Saw it for a second time just now and have to say I agree on the Daniel Craig cameo now I've seen and heard the scene again![]()
Take one scene from TFA which for me is an example of the bad writing in TFA. The scene where they are discussing "strategy" in Leia's war room. At no point do they seem concerned by the challenge ahead of them. Nobody seems upset, or panicky, or hopeless, or even scared.
Contrast this with the scene in Aliens where the dropship has just crashed. Birk starts being sarcastic to everyone, whilst Hudson breaks down. "We're in some real **** now! Game over, man!" etc.
Well, they had just witnessed the destruction of the entire Republic fleet and home world. Doesn't that qualify as "gone south"? No? I guess you must have balls of steel
Also they conveniently know the precise specs of the Starkiller base, how to get past their shields, its internal construction, etc, etc.
How do they know this? Finn was a janitor. How do they know they can fly through the shields? If the Falcon can do it (the Falcon described as "ancient junk" by Rey), then surely any ship can do it?
So why did they design the base with shields that anyone can fly straight through?

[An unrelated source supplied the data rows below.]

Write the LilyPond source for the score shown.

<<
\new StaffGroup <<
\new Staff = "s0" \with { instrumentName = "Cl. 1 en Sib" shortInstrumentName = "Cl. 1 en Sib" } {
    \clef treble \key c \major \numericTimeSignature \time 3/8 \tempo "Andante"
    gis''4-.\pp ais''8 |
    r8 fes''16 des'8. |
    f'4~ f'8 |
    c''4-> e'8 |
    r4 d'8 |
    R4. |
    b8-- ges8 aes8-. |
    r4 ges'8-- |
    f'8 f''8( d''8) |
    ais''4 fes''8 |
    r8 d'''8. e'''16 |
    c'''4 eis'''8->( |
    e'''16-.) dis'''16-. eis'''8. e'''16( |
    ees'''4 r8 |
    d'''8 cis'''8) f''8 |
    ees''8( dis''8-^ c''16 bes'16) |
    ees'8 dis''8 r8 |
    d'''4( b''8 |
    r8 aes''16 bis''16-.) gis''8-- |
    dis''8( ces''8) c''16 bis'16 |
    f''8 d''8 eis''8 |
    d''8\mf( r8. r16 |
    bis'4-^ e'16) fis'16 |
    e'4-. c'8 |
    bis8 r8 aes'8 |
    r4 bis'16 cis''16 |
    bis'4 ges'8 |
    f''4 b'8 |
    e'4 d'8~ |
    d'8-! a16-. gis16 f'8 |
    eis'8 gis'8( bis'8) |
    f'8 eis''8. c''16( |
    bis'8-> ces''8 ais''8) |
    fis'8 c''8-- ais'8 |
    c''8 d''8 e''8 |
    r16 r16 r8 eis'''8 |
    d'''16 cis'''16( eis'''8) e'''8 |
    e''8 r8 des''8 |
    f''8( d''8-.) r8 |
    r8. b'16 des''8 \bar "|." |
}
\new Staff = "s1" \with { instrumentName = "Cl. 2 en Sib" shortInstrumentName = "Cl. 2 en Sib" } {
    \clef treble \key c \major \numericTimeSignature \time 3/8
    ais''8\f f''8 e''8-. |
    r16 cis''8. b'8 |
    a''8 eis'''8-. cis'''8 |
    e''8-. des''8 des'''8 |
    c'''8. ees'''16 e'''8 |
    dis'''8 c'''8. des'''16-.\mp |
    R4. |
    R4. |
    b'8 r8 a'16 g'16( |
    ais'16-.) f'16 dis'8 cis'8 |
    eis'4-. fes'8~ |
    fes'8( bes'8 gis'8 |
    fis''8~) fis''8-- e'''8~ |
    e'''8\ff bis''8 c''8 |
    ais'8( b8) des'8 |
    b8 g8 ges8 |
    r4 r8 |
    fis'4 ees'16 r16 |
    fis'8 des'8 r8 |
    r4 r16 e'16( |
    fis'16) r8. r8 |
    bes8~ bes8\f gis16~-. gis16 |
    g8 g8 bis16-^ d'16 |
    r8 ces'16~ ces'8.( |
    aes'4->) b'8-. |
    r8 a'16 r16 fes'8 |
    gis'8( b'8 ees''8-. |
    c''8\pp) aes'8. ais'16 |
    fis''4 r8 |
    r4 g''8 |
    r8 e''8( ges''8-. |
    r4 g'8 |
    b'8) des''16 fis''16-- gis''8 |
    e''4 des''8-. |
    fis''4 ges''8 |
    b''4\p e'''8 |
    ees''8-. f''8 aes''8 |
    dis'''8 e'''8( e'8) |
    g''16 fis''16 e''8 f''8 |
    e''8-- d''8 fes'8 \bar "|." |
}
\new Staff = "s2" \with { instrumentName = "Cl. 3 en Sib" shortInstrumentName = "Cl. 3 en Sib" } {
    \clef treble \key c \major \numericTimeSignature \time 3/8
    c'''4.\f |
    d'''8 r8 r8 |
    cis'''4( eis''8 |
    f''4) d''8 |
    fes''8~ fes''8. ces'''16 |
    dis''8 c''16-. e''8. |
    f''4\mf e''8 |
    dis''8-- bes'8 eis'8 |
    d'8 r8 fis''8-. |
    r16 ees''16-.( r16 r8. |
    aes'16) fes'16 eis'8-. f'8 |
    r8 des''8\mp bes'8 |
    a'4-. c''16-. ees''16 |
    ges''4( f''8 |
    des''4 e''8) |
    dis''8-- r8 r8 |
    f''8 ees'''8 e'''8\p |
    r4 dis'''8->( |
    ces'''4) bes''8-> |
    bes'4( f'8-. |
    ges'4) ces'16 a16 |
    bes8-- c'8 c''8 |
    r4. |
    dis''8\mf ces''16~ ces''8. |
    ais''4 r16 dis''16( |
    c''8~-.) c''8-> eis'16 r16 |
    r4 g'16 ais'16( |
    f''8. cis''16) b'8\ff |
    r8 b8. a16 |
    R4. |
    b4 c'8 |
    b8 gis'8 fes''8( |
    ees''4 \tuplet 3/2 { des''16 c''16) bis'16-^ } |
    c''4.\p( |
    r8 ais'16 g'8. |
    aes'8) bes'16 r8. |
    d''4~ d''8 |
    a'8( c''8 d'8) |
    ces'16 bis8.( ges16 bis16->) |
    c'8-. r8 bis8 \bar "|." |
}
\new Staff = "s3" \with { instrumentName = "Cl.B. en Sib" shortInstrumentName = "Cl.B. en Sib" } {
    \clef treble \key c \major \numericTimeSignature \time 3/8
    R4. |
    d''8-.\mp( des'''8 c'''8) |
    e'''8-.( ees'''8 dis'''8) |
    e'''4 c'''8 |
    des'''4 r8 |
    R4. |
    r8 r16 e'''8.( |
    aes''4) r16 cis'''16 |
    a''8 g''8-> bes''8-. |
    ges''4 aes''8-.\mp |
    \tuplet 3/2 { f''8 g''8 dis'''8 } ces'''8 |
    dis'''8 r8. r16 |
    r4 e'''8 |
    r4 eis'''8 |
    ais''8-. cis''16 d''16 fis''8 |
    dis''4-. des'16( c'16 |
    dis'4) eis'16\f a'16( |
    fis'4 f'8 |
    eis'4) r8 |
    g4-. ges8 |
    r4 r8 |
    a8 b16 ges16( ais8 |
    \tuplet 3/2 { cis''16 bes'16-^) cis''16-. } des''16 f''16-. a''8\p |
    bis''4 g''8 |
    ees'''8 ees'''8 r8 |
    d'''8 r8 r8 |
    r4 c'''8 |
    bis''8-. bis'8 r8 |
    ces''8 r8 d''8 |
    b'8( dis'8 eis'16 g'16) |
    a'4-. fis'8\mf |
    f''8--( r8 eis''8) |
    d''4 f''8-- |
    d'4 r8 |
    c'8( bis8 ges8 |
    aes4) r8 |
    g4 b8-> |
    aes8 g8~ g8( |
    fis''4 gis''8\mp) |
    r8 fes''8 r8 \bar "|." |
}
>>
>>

This is a perfect example of Mary Sue characters. All-knowing, able to concoct a perfect strategy in literally 30 seconds of screen time, and able to pull it off without a single hitch, exactly as they envisaged.

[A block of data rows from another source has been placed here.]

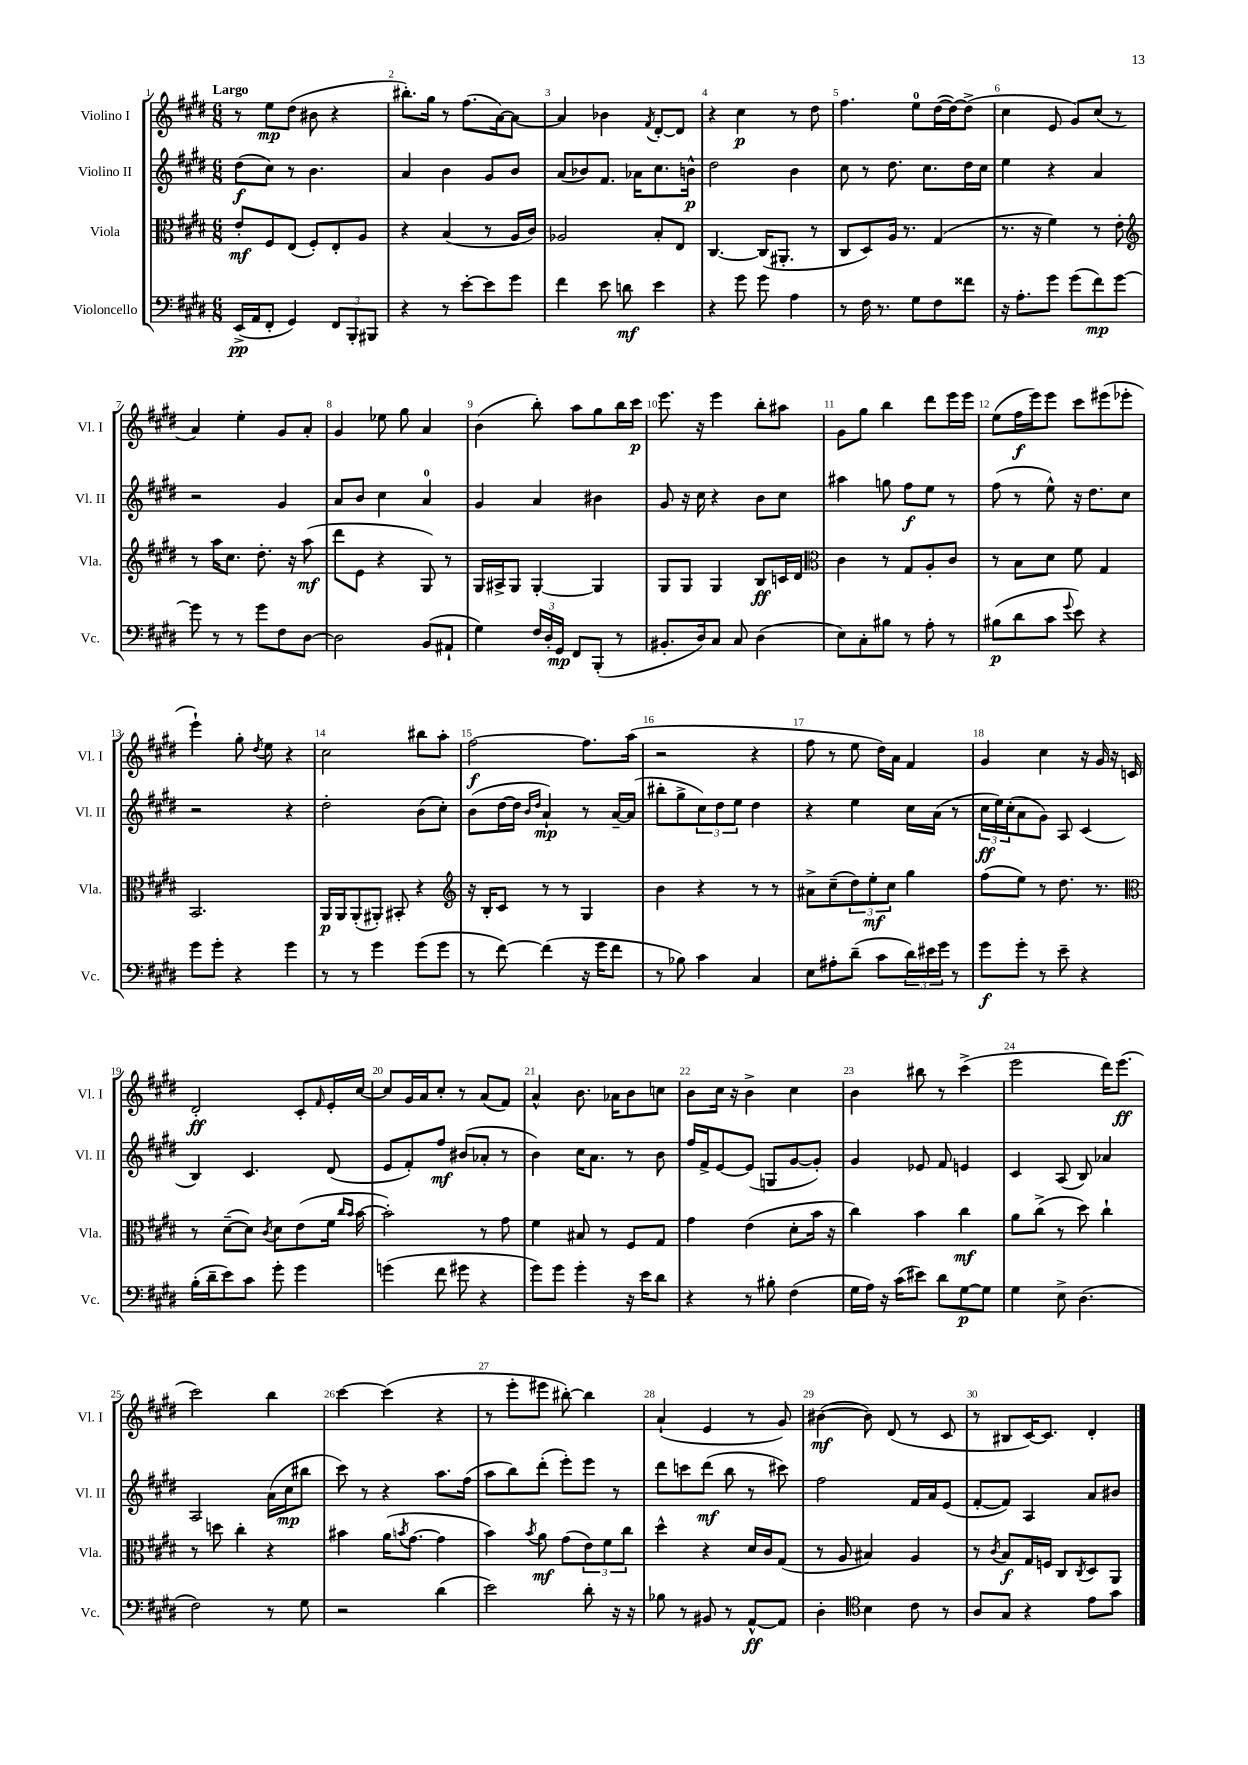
<<
\new StaffGroup <<
\new Staff = "s0" \with { instrumentName = "Violino I" shortInstrumentName = "Vl. I" } {
    \clef treble \key e \major \numericTimeSignature \time 6/8 \tempo "Largo"
    r8 e''8\mp dis''8( bis'8 r4 |
    bis''8.-.) gis''16 r8 fis''8.( a'16~) a'8~ |
    a'4 bes'4 \acciaccatura { fis'8 } dis'8~-. dis'8 |
    r4 cis''4\p r8 dis''8 |
    fis''4. e''8-0 dis''16~( dis''16~) dis''8->( |
    cis''4 e'8 gis'8) cis''8( r8 |
    a'4) e''4-. gis'8 a'8-. |
    gis'4 ees''8 gis''8 a'4 |
    b'4( b''8-.) a''8 gis''8 b''16 cis'''16\p |
    e'''8. r16 e'''4 b''8-. ais''8 |
    gis'8 gis''8 b''4 dis'''8 e'''16 e'''16 |
    e''8( fis''16\f e'''16) e'''8 cis'''8 eis'''8( ees'''8-. |
    e'''4-!) gis''8-. \acciaccatura { dis''8 } e''8 r4 |
    cis''2 bis''8 a''8-. |
    fis''2~\f fis''8. a''16( |
    r2 r4 |
    fis''8 r8 e''8 dis''16) a'16 fis'4 |
    gis'4 cis''4 r16 gis'16 r16 c'16 |
    dis'2-.\ff cis'8-. \grace { fis'16 } e'16-. cis''16~ |
    cis''8 gis'16 a'16 cis''8-. r8 a'8( fis'8) |
    a'4-^ b'8. aes'16 b'8 c''8 |
    b'8 cis''16 r16 b'4-> cis''4 |
    b'4 bis''8 r8 cis'''4->( |
    e'''2 dis'''16) e'''8.\ff( |
    cis'''2) b''4 |
    cis'''4~ cis'''4( r4 |
    r8 e'''8-. eis'''8 bis''8~-.) bis''4 |
    a'4-!( e'4 r8 gis'8) |
    bis'4~\mf( bis'8) dis'8( r8 cis'8 |
    r8 bis8 cis'16~) cis'8. dis'4-. \bar "|." |
}
\new Staff = "s1" \with { instrumentName = "Violino II" shortInstrumentName = "Vl. II" } {
    \clef treble \key e \major \numericTimeSignature \time 6/8
    dis''8\f( cis''8) r8 b'4. |
    a'4 b'4 gis'8 b'8 |
    a'8( bes'8) fis'8. aes'16 cis''8. b'16-^\p |
    dis''2 b'4 |
    cis''8 r8 dis''8. cis''8. dis''16 cis''16 |
    e''4 r4 a'4 |
    r2 gis'4 |
    a'8 b'8 cis''4 a'4-0 |
    gis'4 a'4 bis'4 |
    gis'8 r16 cis''16 r4 b'8 cis''8 |
    ais''4 g''8 fis''8\f e''8 r8 |
    fis''8( r8 e''8-^) r16 dis''8. cis''8 |
    r2 r4 |
    dis''2-. b'8( cis''8-.) |
    b'8( dis''16~ dis''16 \grace { b'16 dis''16 } a'4-!\mp) r8 a'16~-- a'16( |
    bis''8-. gis''8-> \tuplet 3/2 { cis''8) dis''8 e''8 } dis''4 |
    r4 e''4 cis''16 a'16( r8 |
    \tuplet 3/2 { cis''16\ff e''16) cis''16-.( } a'8 gis'8) a8 cis'4( |
    b4) cis'4. dis'8( |
    e'8 fis'8-.) fis''8\mf bis'8( aes'8-. r8 |
    b'4) cis''16 a'8. r8 b'8 |
    fis''16 fis'16-> e'8~ e'8( g8 gis'8~ gis'8-.) |
    gis'4 ees'8 fis'8 e'4 |
    cis'4 a8( b8) aes'4 |
    a2 a'16( cis''16\mp bis''8 |
    cis'''8) r8 r4 a''8. fis''16( |
    a''8 b''8) dis'''8-.( e'''8-.) e'''8 r8 |
    dis'''8 c'''8 dis'''8\mf( b''8 r8 cis'''8) |
    fis''2 fis'16 a'16 e'8( |
    fis'8~-. fis'8) a4 a'8 bis'8 \bar "|." |
}
\new Staff = "s2" \with { instrumentName = "Viola" shortInstrumentName = "Vla." } {
    \clef alto \key e \major \numericTimeSignature \time 6/8
    e'8-.\mf fis8 e8( fis8-.) e8-. a8 |
    r4 b4( r8 a16 cis'16) |
    aes2 b8-. e8 |
    cis4.~ cis16( ais,8.-. r8 |
    cis8 dis8) a16 r8. gis4( |
    r8. r16 fis'4) r8 e'8-. |
    \clef treble r8 a''16 cis''8. dis''8.-. r16 a''8\mf( |
    dis'''8 e'8 r4 gis8) r8 |
    gis16 ais16-> gis8 gis4~-. gis4 |
    gis8 gis8 gis4 b8\ff c'16 dis'16 |
    \clef alto cis'4 r8 gis8 a8-. cis'8 |
    r8 b8 dis'8 fis'8 gis4 |
    b,2. |
    a,16\p a,16 a,8-.( ais,8-.) bis,8-. r4 |
    \clef treble r16 b16-. cis'8 r8 r8 gis4 |
    b'4 r4 r8 r8 |
    ais'8-> cis''8--( \tuplet 3/2 { dis''8) e''8-.\mf cis''8 } gis''4 |
    fis''8( e''8) r8 dis''8. r8. |
    \clef alto r8 dis'8~--( dis'8) \acciaccatura { cis'8 } dis'8 e'8( fis'16 \grace { cis''16 b'16 } b'16~ |
    b'2-.) r8 gis'8 |
    fis'4 bis8 r8 fis8 gis8 |
    gis'4 e'4( dis'8-. b'16 r16 |
    cis''4) b'4 cis''4\mf |
    a'8 cis''8->( r8 dis''8) cis''4-! |
    r8 d''8 cis''4-. r4 |
    bis'4 a'16( \acciaccatura { b'8 } gis'8.~ gis'4 |
    b'4) \acciaccatura { b'8 } a'8\mf gis'8( \tuplet 3/2 { e'8) fis'8 cis''8 } |
    dis''4-^ r4 dis'16 cis'16 gis8( |
    r8 a8 bis4) a4 |
    r8 \acciaccatura { cis'8 } b8\f gis16 f16 cis8 \acciaccatura { cis8 } dis8 a,8 \bar "|." |
}
\new Staff = "s3" \with { instrumentName = "Violoncello" shortInstrumentName = "Vc." } {
    \clef bass \key e \major \numericTimeSignature \time 6/8
    e,16->\pp( a,16 fis,8-. gis,4) \tuplet 3/2 { fis,8 b,,8-. bis,,8 } |
    r4 r8 e'8~-. e'8 gis'8 |
    fis'4 e'8 d'8\mf e'4 |
    r4 gis'8 gis'8 a4 |
    r8 fis16 r8. gis8 fis8 fisis'8 |
    r16 a8.-. gis'8 gis'8( fis'8\mp) gis'8~ |
    gis'8 r8 r8 gis'8 fis8 dis8~ |
    dis2 b,8( ais,8-! |
    gis4) \tuplet 3/2 { fis16 dis16-. gis,16\mp } fis,8 b,,8-.( r8 |
    bis,8.-. dis16) cis8 cis8 dis4( |
    e8) cis8-. bis8 r8 a8-. r8 |
    bis8\p( dis'8 cis'8 \appoggiatura { gis'8 } e'8) r4 |
    gis'8 gis'8-. r4 gis'4 |
    r8 r8 gis'4 gis'8( gis'8 |
    r8 fis'8~) fis'4( r16 gis'16 fis'8 |
    r8 bes8) cis'4 cis4 |
    e8 ais8-. dis'8--( cis'8 \tuplet 3/2 { dis'16) eis'16 gis'16 } r8 |
    gis'8\f gis'8-. r8 e'8-- r4 |
    b16-.( dis'16-- e'8) cis'8 gis'8-. gis'4 |
    g'4( fis'8 gis'8 r4 |
    gis'8) gis'8 gis'4-. r16 e'16 dis'8 |
    r4 r8 bis8-. fis4( |
    gis16 a16) r16 cis'16( eis'8) dis'8 gis8~\p gis8 |
    gis4 e8-> dis4.( |
    fis2) r8 gis8 |
    r2 dis'4( |
    e'2) dis'8-. r16 r16 |
    bes8 r8 bis,8 r8 a,8~-^\ff a,8 |
    dis4-. \clef tenor b4 cis'8 r8 |
    a8 gis8 r4 e'8 gis'8 \bar "|." |
}
>>
>>
\layout { \context { \Score \override BarNumber.break-visibility = ##(#f #t #t) barNumberVisibility = #all-bar-numbers-visible } }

All the while displaying absolutely no emotion that the audience can connect with.
And lastly, if you think war veterans never get scared, or always succeed, or would take a suicide mission with complete confidence... that to me is entirely in the realms of (bad) fiction, not something I feel is believable. I have no RL military experience, but show me a veteran who never gets scared...
I hate that, people who can't accept apologies but go on and on and on
Wow, you really have to ask that? I'm honestly surprised you need this explaining to you.
The whole point was that, especially in the first film, we didn't see him too much. He was a deeply ominous presence, he was treated (his mere mention, even) with fear or terror by those around him (exception, GMT), and when he acted it was always with authority, confidence and finality. No self-doubt or second guessing. You just knew he was the epitome of destruction, an angel of death. If you didn't get that after watching the original trilogy then I feel for you, as you missed out on much of the impact.
In the pre episode 7 canon bowcaster's magnetic recoil was too strong for anyone under Wookie's 2.5 meters in height and 150kg of weight to handle without harming themselves. Obviously now it's one of those things that were discarded from canon.
That's EU, so no longer any part of canon.
And then there is the whole Jedi can only bind the blade of a lightsabre.